REPORTER: “Do you think there’s any role for congress to play in reaction [to the Tennessee shooting]?”

BURCHETT: “I don’t see any real role that we could do other than mess things up.” pic.twitter.com/4jPPlWa8Pi

— Brennan Murphy (@brenonade) March 28, 2023

His substantive track record is less distinct from his rightwing peers. Burchett was first elected to Congress in 2018, after two decades in the Tennessee state legislature and as mayor of Knox county. He describes himself as an “avid gun owner” and received an A rating from the National Rifle Association’s political action committee, which noted his opposition to bans on semi-automatic weapons.

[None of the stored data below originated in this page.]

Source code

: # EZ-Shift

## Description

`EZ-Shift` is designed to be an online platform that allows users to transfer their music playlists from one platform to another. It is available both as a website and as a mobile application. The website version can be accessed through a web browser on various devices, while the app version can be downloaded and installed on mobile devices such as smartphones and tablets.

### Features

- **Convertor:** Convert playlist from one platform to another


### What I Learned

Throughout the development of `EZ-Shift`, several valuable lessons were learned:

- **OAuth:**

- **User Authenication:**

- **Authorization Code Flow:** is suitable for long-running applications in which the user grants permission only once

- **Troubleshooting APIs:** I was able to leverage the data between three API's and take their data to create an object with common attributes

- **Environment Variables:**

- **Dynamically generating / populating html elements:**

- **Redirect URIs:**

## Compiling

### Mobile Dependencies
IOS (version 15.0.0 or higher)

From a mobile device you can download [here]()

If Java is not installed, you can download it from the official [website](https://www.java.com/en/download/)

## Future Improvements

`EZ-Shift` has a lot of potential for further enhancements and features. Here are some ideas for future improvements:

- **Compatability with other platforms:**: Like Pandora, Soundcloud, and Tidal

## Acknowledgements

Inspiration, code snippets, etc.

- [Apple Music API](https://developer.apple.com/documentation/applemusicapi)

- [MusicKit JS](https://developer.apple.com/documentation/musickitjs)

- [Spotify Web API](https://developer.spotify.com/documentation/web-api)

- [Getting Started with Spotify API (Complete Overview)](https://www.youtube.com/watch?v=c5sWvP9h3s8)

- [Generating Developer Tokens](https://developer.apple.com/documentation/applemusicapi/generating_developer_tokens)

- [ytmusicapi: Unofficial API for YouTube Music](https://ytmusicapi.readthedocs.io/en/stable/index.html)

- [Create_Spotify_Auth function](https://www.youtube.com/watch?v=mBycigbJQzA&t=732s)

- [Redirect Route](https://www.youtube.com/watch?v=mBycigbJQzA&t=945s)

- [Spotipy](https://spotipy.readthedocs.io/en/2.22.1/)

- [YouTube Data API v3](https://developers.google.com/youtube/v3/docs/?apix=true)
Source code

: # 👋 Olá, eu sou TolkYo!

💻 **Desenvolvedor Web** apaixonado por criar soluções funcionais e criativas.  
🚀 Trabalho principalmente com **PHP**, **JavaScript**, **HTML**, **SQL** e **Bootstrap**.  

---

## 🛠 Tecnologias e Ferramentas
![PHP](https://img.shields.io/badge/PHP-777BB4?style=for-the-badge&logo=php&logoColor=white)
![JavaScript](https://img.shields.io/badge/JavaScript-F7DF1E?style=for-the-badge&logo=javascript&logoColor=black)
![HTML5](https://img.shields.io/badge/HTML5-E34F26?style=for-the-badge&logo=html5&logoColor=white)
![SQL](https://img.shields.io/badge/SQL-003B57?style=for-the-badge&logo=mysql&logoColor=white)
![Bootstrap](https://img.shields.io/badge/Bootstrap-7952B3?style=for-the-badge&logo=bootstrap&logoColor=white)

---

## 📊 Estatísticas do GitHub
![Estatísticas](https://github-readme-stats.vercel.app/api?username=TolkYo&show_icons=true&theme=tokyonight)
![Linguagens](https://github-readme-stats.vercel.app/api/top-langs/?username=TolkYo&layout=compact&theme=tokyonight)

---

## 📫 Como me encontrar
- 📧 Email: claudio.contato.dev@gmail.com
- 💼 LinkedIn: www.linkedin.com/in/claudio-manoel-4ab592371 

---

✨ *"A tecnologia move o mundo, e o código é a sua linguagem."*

The far-right Heritage Foundation rates his voting record at 95%, thanks in part to his opposition of a bipartisan gun control bill and universal background checks for gun purchases. He was also among 125 House Republicans to sign an amicus brief backing one of the efforts to overturn Joe Biden’s 2020 presidential election.

But Burchett has not always had such a laissez-faire attitude toward crime nor such a cynical attitude toward legislators’ role.

In 2006, while serving in the Tennessee state legislature, he sponsored legislation to ban salvia divinorum, an herb with psychoactive properties. “It’s not that popular,” Burchett said of the drug at the time. “But I’m one of those who believes in closing the barn door before the cows get out.

“In certain hands, it could be very dangerous, even lethal.”

In 2022, after voting against Democratic legislation to fund police departments, Burchett attributed a “violent crime spike” to “liberal soft-on-crime policies and the radical Defund the Police movement”.

Burchett has introduced one piece of legislation related to public safety during his tenure in Congress: the 2019 “Unmasking Antifa Act”. The bill sought to create “a new criminal civil rights violation for wearing a disguise while interfering with another person’s exercise of a protected right or privilege”. Had it passed, the bill would have punished people committing crimes while wearing masks with prison sentences of up to 15 years.